#### Requirements
Retype the rows below without any change, beginning at the line that contains "genus: Indigofera" and stopping after the line that contains "collectors: E. Y. Dawson".

#### Records for the exercise
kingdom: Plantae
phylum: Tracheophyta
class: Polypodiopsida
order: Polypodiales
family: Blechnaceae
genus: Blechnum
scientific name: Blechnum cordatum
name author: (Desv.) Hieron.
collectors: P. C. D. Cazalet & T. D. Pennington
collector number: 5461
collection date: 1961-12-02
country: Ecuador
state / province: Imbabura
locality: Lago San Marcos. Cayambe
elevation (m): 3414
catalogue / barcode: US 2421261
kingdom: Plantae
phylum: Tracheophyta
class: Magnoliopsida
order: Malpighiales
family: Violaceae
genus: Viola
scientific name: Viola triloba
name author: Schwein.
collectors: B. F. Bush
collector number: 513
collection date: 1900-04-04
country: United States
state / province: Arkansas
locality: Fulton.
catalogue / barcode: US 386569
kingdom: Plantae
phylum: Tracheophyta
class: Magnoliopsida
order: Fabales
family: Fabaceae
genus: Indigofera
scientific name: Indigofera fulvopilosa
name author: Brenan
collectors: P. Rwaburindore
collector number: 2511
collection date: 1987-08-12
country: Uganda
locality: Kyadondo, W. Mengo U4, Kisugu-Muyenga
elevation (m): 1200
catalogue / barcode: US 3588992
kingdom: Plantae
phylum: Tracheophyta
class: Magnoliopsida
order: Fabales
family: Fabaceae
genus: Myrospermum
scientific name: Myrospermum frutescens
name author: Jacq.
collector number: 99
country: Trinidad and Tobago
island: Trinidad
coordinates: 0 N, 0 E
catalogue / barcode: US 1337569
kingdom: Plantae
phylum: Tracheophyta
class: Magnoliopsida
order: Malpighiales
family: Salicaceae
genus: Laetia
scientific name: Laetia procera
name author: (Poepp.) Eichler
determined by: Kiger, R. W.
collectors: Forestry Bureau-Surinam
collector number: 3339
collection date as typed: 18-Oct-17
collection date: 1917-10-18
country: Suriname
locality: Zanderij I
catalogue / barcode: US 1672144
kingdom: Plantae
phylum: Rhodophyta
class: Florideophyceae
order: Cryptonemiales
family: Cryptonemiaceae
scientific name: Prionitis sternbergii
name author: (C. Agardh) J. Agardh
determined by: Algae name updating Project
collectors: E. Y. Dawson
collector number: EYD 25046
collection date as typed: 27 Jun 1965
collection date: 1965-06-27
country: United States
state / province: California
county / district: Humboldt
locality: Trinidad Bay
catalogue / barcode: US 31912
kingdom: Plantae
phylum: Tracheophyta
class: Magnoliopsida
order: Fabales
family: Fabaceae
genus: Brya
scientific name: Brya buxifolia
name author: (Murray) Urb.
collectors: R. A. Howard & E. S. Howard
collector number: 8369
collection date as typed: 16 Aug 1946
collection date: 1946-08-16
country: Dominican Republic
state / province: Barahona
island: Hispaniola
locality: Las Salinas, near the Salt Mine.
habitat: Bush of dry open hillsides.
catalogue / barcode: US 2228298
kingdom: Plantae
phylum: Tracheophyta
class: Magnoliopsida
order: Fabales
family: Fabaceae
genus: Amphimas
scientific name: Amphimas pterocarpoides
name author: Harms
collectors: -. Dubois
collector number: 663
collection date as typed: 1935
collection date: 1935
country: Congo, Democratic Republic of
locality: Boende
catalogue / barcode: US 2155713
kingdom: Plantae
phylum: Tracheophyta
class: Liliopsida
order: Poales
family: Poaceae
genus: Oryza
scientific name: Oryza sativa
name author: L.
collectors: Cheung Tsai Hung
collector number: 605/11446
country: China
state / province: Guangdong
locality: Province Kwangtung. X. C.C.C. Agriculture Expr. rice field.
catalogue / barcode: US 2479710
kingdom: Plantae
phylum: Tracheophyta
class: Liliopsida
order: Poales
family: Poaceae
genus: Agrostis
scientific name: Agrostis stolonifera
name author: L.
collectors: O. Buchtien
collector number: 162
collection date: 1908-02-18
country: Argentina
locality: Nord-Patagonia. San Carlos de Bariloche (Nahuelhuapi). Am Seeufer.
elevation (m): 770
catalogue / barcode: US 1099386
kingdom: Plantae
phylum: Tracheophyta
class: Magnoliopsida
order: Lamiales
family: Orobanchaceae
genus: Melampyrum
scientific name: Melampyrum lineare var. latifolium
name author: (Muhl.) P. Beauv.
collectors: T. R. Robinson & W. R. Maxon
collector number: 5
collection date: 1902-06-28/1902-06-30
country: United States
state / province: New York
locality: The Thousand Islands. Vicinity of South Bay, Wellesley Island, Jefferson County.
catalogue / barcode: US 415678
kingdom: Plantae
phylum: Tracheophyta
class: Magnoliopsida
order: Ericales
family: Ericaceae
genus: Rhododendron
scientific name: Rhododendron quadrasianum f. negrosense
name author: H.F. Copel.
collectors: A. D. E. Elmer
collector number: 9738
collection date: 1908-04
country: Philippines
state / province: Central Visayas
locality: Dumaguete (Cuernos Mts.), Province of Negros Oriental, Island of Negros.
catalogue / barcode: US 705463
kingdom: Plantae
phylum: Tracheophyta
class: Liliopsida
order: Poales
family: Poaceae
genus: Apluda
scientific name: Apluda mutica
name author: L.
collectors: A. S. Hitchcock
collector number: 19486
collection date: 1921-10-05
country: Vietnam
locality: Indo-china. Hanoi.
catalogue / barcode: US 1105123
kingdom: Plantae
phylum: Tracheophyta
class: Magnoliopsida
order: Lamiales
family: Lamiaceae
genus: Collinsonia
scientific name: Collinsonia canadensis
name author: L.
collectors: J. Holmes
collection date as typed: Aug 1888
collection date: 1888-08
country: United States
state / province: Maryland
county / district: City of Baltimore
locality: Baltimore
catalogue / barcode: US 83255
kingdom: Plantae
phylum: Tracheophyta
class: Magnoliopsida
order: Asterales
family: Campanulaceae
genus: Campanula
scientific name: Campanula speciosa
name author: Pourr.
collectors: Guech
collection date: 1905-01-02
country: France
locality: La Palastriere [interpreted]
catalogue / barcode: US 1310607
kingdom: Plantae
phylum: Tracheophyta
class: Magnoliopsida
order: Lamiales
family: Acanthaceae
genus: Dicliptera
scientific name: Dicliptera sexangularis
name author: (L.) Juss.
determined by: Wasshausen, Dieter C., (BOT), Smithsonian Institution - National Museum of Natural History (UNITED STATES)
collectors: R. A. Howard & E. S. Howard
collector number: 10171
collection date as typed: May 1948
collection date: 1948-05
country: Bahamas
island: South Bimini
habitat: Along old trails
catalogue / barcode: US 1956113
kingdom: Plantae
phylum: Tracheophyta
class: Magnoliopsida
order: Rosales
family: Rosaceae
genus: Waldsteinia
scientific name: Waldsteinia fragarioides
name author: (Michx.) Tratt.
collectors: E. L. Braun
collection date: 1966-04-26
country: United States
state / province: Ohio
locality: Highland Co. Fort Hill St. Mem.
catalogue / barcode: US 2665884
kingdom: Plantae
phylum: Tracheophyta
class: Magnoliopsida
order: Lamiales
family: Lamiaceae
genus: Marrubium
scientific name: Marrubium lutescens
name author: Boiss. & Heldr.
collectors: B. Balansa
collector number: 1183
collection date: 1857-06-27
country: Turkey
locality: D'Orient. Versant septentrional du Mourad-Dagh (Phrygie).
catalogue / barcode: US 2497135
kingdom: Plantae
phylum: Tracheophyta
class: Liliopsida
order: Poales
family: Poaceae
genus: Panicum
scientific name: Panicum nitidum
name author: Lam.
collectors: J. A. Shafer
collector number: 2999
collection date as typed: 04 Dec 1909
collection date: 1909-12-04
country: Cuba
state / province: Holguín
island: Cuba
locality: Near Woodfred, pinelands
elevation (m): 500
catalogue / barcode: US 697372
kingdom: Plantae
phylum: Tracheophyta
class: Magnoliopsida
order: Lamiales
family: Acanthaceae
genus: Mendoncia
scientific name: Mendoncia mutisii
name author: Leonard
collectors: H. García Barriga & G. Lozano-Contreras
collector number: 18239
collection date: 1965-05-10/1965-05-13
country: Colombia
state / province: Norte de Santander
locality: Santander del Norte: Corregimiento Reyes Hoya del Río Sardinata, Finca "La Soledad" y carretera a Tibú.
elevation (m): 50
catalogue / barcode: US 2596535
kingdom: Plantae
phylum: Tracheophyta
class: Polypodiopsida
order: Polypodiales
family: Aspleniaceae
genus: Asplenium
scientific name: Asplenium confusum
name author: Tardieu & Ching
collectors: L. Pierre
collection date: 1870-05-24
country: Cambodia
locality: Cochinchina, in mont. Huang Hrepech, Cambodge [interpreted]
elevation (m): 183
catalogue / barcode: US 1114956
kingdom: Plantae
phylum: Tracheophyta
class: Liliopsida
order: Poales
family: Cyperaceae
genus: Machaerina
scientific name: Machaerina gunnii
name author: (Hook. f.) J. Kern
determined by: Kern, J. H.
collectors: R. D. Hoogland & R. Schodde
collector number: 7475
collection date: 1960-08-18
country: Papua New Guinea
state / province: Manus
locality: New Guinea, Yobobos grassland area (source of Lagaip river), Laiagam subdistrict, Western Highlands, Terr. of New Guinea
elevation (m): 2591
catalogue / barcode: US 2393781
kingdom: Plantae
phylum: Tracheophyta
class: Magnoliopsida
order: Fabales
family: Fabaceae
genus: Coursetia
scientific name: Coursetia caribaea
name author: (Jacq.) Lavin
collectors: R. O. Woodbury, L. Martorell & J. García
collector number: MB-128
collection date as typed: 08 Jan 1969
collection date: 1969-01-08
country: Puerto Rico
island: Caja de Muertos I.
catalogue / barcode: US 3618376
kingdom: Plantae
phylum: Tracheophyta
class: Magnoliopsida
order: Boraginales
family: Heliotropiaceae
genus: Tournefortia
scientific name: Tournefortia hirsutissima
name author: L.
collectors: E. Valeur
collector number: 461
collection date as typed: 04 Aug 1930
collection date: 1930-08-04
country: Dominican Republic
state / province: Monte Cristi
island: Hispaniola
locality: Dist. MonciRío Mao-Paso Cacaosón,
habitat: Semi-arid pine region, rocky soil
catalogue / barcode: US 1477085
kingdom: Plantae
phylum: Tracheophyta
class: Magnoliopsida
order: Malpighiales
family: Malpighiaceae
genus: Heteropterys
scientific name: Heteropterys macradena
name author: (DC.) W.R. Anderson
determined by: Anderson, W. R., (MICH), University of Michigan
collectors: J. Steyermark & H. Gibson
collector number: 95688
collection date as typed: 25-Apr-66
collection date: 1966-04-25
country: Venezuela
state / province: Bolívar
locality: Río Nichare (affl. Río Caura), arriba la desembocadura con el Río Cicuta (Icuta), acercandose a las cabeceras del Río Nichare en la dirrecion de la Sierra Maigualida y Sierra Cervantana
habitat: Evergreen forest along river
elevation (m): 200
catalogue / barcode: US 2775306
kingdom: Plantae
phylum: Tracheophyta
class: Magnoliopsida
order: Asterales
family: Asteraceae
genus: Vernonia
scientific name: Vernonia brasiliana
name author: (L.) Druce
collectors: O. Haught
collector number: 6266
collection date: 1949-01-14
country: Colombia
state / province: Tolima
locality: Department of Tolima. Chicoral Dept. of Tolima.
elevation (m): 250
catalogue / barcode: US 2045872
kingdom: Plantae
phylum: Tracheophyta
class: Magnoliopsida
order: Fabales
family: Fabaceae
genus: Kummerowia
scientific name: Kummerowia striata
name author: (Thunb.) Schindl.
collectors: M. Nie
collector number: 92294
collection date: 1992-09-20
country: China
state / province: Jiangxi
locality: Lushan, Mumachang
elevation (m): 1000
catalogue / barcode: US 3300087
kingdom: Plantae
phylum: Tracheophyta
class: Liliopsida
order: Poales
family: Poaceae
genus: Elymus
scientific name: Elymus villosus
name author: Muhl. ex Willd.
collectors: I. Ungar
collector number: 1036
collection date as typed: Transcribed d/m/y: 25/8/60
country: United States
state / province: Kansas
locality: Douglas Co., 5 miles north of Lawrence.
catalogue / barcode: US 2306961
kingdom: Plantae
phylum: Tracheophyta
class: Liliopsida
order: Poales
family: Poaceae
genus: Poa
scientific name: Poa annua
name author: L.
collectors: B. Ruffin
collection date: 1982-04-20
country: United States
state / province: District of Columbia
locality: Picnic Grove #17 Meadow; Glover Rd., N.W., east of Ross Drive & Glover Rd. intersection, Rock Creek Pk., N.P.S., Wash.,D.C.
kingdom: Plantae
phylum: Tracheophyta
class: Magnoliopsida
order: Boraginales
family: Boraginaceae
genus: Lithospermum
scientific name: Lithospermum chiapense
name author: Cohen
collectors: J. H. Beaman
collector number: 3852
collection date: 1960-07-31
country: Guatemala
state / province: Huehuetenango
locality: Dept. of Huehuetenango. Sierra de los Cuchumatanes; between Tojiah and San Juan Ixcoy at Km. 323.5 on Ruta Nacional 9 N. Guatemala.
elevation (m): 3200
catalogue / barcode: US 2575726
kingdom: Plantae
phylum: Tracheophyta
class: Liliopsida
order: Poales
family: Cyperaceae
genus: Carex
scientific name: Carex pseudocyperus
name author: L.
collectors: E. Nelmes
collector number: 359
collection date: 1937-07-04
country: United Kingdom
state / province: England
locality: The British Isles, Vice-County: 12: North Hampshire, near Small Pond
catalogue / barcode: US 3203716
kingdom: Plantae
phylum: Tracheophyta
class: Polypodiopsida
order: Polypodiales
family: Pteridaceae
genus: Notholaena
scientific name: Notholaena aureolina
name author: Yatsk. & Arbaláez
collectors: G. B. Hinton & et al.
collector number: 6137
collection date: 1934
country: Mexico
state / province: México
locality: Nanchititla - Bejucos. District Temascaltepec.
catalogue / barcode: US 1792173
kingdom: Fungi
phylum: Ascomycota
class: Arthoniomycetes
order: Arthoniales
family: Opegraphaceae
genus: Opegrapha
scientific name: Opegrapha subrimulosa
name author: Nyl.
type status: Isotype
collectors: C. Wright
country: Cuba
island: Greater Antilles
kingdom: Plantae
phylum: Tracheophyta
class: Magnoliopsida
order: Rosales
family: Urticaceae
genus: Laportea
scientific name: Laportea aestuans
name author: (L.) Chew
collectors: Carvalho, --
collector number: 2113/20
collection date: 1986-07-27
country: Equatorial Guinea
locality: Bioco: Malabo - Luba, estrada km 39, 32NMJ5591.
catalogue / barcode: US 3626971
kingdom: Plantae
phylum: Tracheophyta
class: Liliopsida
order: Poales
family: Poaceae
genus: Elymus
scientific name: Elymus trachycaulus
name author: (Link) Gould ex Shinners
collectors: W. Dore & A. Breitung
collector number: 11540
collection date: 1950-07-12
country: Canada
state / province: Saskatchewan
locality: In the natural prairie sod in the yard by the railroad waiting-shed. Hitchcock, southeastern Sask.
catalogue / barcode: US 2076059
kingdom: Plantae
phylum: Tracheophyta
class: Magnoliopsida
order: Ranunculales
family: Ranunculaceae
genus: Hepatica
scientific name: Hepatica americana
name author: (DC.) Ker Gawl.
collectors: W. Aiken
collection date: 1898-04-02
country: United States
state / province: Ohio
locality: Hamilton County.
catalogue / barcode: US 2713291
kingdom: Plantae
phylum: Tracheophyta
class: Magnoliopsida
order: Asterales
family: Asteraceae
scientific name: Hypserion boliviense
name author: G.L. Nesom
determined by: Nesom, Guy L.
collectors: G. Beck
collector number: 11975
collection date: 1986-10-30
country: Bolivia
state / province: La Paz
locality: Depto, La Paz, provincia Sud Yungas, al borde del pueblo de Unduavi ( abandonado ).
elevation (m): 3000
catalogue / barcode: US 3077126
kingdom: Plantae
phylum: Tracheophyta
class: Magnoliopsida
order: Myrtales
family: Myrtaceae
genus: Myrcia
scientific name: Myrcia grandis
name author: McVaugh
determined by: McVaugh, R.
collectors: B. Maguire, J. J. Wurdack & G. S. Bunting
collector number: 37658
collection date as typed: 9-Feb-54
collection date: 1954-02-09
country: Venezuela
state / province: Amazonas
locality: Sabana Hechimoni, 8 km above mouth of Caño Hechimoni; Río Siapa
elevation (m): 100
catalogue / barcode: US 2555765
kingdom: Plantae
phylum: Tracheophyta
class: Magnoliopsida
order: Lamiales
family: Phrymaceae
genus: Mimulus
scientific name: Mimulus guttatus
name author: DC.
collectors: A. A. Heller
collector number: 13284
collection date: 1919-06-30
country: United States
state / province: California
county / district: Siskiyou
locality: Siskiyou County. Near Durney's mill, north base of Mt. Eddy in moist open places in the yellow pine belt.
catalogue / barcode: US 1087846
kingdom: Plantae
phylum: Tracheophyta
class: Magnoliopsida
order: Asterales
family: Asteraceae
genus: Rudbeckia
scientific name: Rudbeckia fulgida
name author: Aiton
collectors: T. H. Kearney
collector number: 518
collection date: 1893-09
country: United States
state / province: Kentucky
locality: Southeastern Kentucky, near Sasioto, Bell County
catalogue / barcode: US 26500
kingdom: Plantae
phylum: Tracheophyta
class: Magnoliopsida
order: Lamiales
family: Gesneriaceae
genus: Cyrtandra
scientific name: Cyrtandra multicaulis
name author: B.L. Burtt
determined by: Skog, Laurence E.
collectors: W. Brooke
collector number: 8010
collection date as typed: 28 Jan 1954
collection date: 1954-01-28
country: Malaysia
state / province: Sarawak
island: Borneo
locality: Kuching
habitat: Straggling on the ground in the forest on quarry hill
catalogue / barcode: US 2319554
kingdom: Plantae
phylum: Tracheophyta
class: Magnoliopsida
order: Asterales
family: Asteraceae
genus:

#### Worked answer
genus: Indigofera
scientific name: Indigofera fulvopilosa
name author: Brenan
collectors: P. Rwaburindore
collector number: 2511
collection date: 1987-08-12
country: Uganda
locality: Kyadondo, W. Mengo U4, Kisugu-Muyenga
elevation (m): 1200
catalogue / barcode: US 3588992
kingdom: Plantae
phylum: Tracheophyta
class: Magnoliopsida
order: Fabales
family: Fabaceae
genus: Myrospermum
scientific name: Myrospermum frutescens
name author: Jacq.
collector number: 99
country: Trinidad and Tobago
island: Trinidad
coordinates: 0 N, 0 E
catalogue / barcode: US 1337569
kingdom: Plantae
phylum: Tracheophyta
class: Magnoliopsida
order: Malpighiales
family: Salicaceae
genus: Laetia
scientific name: Laetia procera
name author: (Poepp.) Eichler
determined by: Kiger, R. W.
collectors: Forestry Bureau-Surinam
collector number: 3339
collection date as typed: 18-Oct-17
collection date: 1917-10-18
country: Suriname
locality: Zanderij I
catalogue / barcode: US 1672144
kingdom: Plantae
phylum: Rhodophyta
class: Florideophyceae
order: Cryptonemiales
family: Cryptonemiaceae
scientific name: Prionitis sternbergii
name author: (C. Agardh) J. Agardh
determined by: Algae name updating Project
collectors: E. Y. Dawson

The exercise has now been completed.